The International Union for Conservation of Nature lists the tufted gray langur as Near Threatened (IUCN, 2015). Their population trend is listed as decreasing, though their global population size in unknown. The steady decline of their habitat in Andhra Pradesh, India, suggests a larger declining population trend. In the past thirty years, the habitat in Sri Lanka has shrunk by 50%.
- Hunting (a major threat), rampant in the eastern Ghats and forests of the eastern coast, where habitats are vulnerable and unprotected
- Habitat destruction and loss (also major threats), through residential and commercial development and agriculture
- The pet and bushmeat trades
- Predation by leopards, dholes, tigers, and wolves
Gray langurs are regarded as sacred by Hindus and are generally treated respectfully and left unbothered, but excessive ransacking of farms and homes by the gray langurs’ can lead to retaliation and persecution from humans. In heavily trafficked areas, gray langurs also fall victim to vehicle collisions.
Tufted gray langurs are listed in Appendix I of the Convention of International Trade in Endangered Species (CITES), but the laws prohibiting the killing and/or capturing of gray langurs are difficult to uphold and are rarely locally enforced.
They are also listed in the Schedules II, Part I of the Indian Wildlife Protection Act (1978) amended up to 2002, and in Sri Lanka they are included under the Fauna and Flora Protection Act number 2.

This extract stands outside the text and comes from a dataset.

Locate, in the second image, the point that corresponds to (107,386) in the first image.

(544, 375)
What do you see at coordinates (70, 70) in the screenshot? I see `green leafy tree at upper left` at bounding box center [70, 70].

Tufted gray langurs exist in many protected areas throughout their range. In India, they occur in many national parks, like Sri Venkateshwara and Bandipur, and a slew of sanctuaries and temples, like Nellapattu Sanctuary, Biligiri Rangsweamy Temple, Chinnar Sanctuary, and Mundanthurai Sanctuary. In Sri Lanka, they can be found in the Knuckle Range Forest Reserve, Ampara Sanctuary, Buggargala Sanctuary, Kanthale Naval Sanctuary, Wilpattu National Park, Giritale National Park, Bundala National Park, and Madura Oya National Park.
In order to better protect this species, more research needs to be conducted on taxonomy, human-animal conflict, effective habitat management, and public education.